By Dr David Whitehouse
BBC News Online science editor
Solar scientists have confirmed that Tuesday's explosion on the Sun was, by far, the biggest flare ever recorded, capping an energetic solar period.
The largest flare since regular monitoring began
Powerful flares get an "X" designation.
Prior to this week, the biggest ever seen was X20. Last Tuesday's was X28.
The blast sent billions of tonnes of superhot gas into space - some of it directed towards our planet.
In the past fortnight, space weather forecasters have been busy tracking the impact of geomagnetic storms on Earth.
Astronomers say that Tuesday's flare was by far the biggest ever observed.
There had been a build-up to it with an X8 and an X3 event on Sunday.
And on Monday, there was an X3 flare followed by smaller ones.

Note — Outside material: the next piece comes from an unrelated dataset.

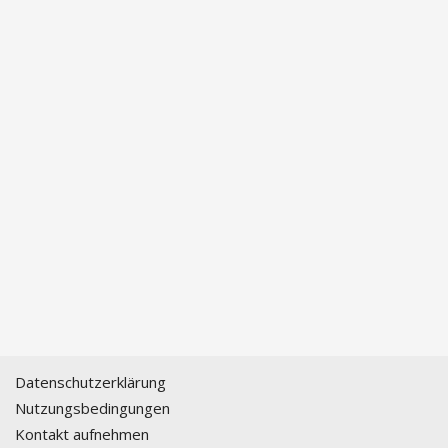
Datenschutzerklärung
Nutzungsbedingungen
Kontakt aufnehmen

The previous week had seen X17 and X10 events that took place back-to-back.
The event blinded some instruments
Tuesday's flare went off the scale; at the time researchers said it was "well above X20". A precise description was difficult because some monitoring satellites were briefly blinded by the scale of the event.
Now, scientists have had time to asses its importance, classifying Tuesday's event as X28.
The associated coronal mass ejection (CME) came out of the Sun's surface at about 2,300 kilometres per second (8.2 million km/h). Only part of the CME was directed towards Earth.
The major flares have come from sunspot region 486, now officially the most active solar region in recorded solar observational history.
Many times in the past two weeks, skywatchers have been on alert for spectacular aurorae in darkened skies.
These dancing polar lights are generated when fast-moving particles (electrons and protons) ejected from the Sun get trapped in the magnetic field around the Earth, and collide with the gases in the upper atmosphere.